WHAT TO PRODUCE: Show each line of the data below in which "agents" occurs.
═══ RECORDS PROVIDED ═══
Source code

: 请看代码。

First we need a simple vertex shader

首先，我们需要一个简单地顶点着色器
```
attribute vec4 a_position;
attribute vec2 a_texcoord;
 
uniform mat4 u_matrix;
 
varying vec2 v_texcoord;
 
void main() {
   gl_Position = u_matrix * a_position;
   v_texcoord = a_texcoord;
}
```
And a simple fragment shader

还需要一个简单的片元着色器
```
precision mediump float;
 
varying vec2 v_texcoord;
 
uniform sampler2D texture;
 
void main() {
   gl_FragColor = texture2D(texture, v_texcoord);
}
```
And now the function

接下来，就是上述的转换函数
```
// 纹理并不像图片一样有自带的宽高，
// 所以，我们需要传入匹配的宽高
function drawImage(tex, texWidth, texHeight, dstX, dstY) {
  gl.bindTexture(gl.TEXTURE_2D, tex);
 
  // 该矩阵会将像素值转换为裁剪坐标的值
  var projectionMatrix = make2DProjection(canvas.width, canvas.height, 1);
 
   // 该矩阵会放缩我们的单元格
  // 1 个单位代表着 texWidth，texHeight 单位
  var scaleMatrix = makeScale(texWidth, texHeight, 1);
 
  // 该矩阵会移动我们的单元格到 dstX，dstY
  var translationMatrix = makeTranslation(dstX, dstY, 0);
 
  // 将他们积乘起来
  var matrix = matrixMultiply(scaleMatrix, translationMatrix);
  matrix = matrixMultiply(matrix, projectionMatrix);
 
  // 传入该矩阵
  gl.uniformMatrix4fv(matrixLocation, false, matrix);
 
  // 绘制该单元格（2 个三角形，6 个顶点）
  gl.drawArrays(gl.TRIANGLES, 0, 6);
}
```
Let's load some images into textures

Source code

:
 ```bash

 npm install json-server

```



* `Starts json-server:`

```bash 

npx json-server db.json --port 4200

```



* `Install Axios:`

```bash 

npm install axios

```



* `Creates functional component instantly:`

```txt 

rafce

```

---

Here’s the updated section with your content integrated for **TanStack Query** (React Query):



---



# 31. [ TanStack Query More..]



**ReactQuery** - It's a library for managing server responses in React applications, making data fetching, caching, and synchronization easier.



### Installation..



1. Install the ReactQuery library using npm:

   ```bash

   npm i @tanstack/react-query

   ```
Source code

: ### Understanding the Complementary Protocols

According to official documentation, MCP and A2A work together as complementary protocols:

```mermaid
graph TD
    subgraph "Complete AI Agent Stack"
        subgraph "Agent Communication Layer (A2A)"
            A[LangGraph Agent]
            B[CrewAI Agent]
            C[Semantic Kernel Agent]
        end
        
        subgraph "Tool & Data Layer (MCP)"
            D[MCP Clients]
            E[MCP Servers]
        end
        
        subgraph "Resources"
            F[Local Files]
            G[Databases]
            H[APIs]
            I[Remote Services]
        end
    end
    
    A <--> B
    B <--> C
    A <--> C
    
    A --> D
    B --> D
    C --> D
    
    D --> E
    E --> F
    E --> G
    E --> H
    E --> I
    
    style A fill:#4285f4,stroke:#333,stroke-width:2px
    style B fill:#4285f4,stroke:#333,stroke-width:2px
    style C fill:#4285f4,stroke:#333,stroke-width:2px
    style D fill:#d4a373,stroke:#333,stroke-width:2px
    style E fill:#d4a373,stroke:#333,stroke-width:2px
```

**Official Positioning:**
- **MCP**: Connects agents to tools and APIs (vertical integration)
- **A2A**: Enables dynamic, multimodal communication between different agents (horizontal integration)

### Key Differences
═══
ANSWER SECTION:
- **MCP**: Connects agents to tools and APIs (vertical integration)
- **A2A**: Enables dynamic, multimodal communication between different agents (horizontal integration)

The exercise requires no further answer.